#### Data for analysis
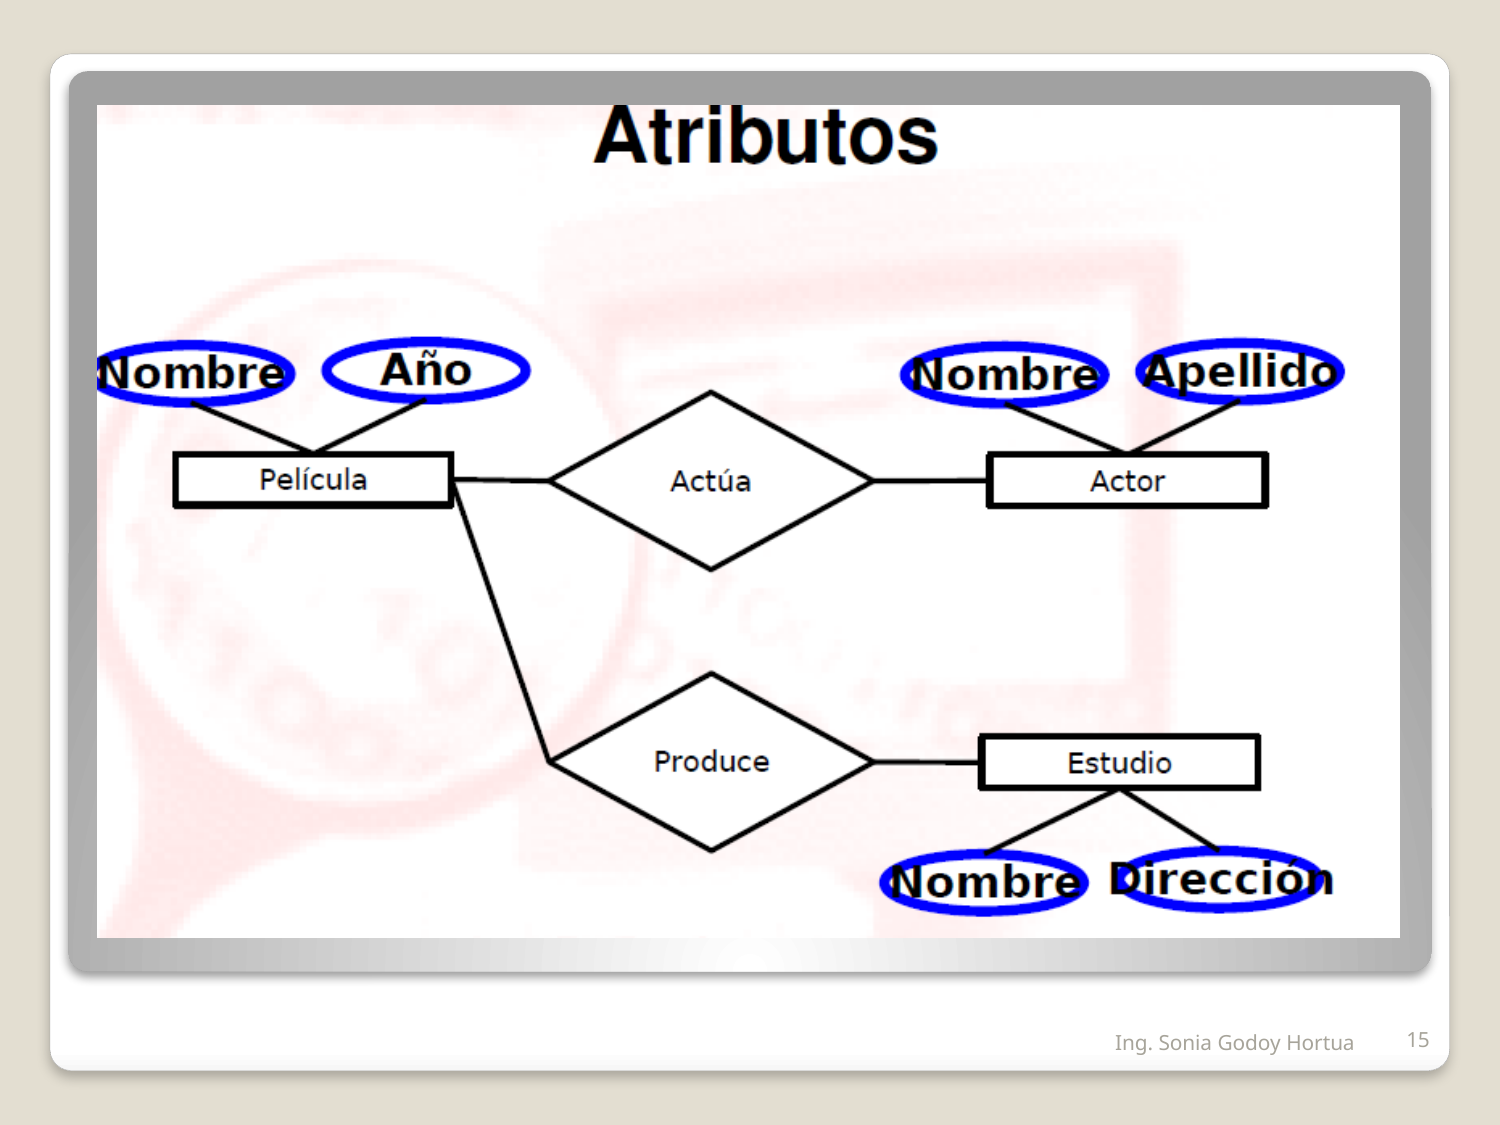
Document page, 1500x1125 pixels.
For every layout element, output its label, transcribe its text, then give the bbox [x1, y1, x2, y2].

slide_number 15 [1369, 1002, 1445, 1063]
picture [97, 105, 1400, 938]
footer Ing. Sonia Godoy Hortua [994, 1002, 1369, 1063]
########
» Exercise details
Set down the records in full and exactly. Do not carry over any image.

» Expected answer
Document page, 1500x1125 pixels.
For every layout element, output its label, transcribe its text, then give the bbox [x1, y1, x2, y2].

slide_number 15 [1369, 1002, 1445, 1063]
picture [97, 105, 1400, 938]
footer Ing. Sonia Godoy Hortua [994, 1002, 1369, 1063]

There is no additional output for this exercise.